TASKS TO CARRY OUT:
A: In the article excerpt, what does the abstract say Alzheimer's disease is characterized by?
B: Reproduce the stretch of the article excerpt from "Qiang Zhang1,2, Fei" through "source are credited.", substituting "People's Republic of China" for each occurrence of "P.R. China".

DOCUMENT EXCERPT:
══════════════════════════════

Detecting potential causal relationship between multiple risk factors and Alzheimer’s disease using multivariable Mendelian randomization

Qiang Zhang1,2, Fei Xu2, Lianke Wang2, Wei-Dong Zhang2, Chang-Qing Sun1,2, Hong-Wen Deng2,3
  • 1School of Nursing and Health, Zhengzhou University, High-Tech Development Zone of States, Zhengzhou 450001, P.R. China
  • 2Department of Epidemiology and Biostatistics, College of Public Health, Zhengzhou University, High-Tech Development Zone of States, Zhengzhou 450001, P.R. China
  • 3Center for Bioinformatics and Genomics, School of Public Health and Tropical Medicine, Tulane University, New Orleans, LA 70112, USA
Received: May 10, 2020Accepted: August 14, 2020Published: November 7, 2020

Copyright: © 2020 Zhang et al. This is an open access article distributed under the terms of the Creative Commons Attribution License (CC BY 3.0), which permits unrestricted use, distribution, and reproduction in any medium, provided the original author and source are credited.

Abstract

Background: Alzheimer’s disease (AD) is a progressive brain disorder characterized by cognitive skills deterioration that affects many elderly individuals. The identified genetic loci for AD failed to explain the large variability in AD and very few causal factors have been identified so far.

══════════════════════════════

INFORMATION SUPPLIED:

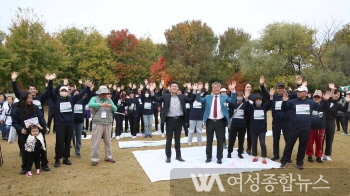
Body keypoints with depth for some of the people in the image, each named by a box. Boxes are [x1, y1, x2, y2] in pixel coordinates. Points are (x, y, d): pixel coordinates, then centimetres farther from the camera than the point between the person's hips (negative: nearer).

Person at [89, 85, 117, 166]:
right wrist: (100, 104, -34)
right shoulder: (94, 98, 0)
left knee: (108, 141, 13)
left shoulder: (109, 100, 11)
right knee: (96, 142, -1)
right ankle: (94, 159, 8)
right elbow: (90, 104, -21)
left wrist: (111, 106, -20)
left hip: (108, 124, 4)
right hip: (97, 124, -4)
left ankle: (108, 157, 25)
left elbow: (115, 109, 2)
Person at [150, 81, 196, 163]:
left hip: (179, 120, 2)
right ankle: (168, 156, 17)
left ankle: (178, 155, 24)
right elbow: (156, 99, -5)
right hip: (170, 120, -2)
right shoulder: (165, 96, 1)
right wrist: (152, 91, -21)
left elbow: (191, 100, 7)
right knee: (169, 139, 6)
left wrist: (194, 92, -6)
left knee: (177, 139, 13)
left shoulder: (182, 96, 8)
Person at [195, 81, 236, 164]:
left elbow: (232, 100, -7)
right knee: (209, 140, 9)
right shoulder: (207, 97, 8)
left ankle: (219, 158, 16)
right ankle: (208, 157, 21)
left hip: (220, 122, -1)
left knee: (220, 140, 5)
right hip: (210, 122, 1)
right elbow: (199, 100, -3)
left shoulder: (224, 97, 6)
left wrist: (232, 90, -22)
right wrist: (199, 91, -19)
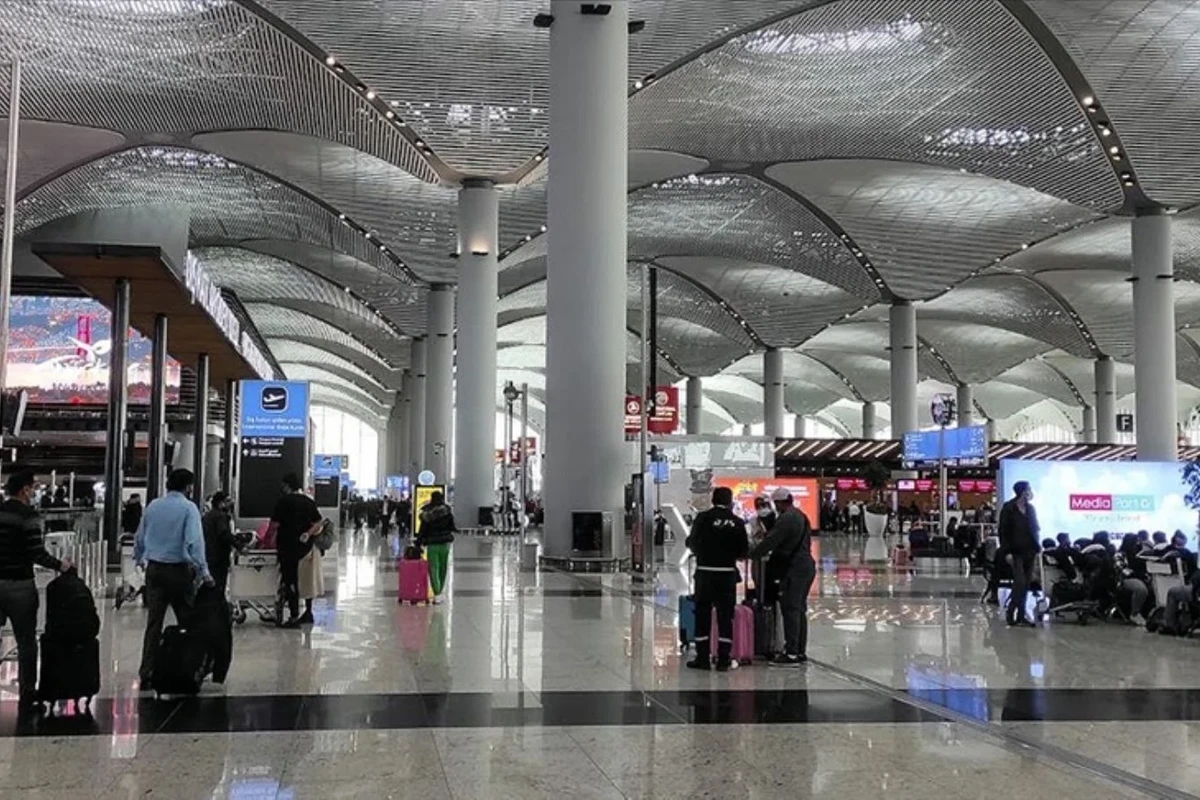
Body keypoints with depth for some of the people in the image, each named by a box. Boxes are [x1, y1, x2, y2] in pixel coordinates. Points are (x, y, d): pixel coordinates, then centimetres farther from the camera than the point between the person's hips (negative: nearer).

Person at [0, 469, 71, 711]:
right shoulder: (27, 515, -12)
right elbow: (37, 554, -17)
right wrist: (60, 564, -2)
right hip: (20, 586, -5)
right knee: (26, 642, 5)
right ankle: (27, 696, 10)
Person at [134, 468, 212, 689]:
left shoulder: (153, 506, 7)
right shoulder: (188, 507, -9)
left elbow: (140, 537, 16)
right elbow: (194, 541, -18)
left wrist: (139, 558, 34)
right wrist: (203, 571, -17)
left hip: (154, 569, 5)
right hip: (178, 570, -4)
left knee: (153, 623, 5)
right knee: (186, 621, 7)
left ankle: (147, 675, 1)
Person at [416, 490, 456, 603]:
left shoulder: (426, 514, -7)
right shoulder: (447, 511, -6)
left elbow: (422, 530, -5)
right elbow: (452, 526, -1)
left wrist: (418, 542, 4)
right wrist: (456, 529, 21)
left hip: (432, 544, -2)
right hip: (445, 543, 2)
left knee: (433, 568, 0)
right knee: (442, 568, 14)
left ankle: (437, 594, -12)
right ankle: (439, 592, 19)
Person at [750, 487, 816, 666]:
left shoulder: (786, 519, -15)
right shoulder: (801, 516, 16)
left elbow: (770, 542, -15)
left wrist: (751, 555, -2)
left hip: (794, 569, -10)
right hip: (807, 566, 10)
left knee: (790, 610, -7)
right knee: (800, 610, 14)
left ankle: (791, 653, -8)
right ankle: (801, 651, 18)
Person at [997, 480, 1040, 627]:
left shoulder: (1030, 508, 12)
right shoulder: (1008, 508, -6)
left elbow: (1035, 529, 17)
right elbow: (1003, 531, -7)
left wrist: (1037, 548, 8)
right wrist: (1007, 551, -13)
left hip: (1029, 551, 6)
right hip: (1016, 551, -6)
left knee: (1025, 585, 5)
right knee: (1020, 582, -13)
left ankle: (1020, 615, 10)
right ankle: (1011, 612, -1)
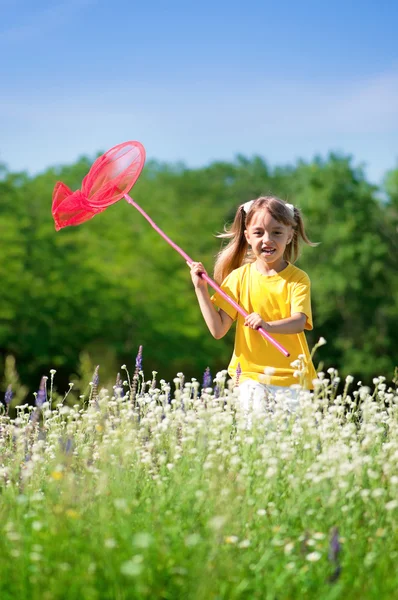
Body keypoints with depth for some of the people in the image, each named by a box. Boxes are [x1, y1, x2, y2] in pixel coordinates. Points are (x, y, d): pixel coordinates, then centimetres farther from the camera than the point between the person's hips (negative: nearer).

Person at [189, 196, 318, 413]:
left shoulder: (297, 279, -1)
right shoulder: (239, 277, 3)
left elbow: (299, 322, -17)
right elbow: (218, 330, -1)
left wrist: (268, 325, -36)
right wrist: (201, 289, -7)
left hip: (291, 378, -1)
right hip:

══════════════════════════════

TASK RESULTS:
A: Cognitive skills deterioration.

B:
Qiang Zhang1,2, Fei Xu2, Lianke Wang2, Wei-Dong Zhang2, Chang-Qing Sun1,2, Hong-Wen Deng2,3
  • 1School of Nursing and Health, Zhengzhou University, High-Tech Development Zone of States, Zhengzhou 450001, People's Republic of China
  • 2Department of Epidemiology and Biostatistics, College of Public Health, Zhengzhou University, High-Tech Development Zone of States, Zhengzhou 450001, People's Republic of China
  • 3Center for Bioinformatics and Genomics, School of Public Health and Tropical Medicine, Tulane University, New Orleans, LA 70112, USA
Received: May 10, 2020Accepted: August 14, 2020Published: November 7, 2020

Copyright: © 2020 Zhang et al. This is an open access article distributed under the terms of the Creative Commons Attribution License (CC BY 3.0), which permits unrestricted use, distribution, and reproduction in any medium, provided the original author and source are credited.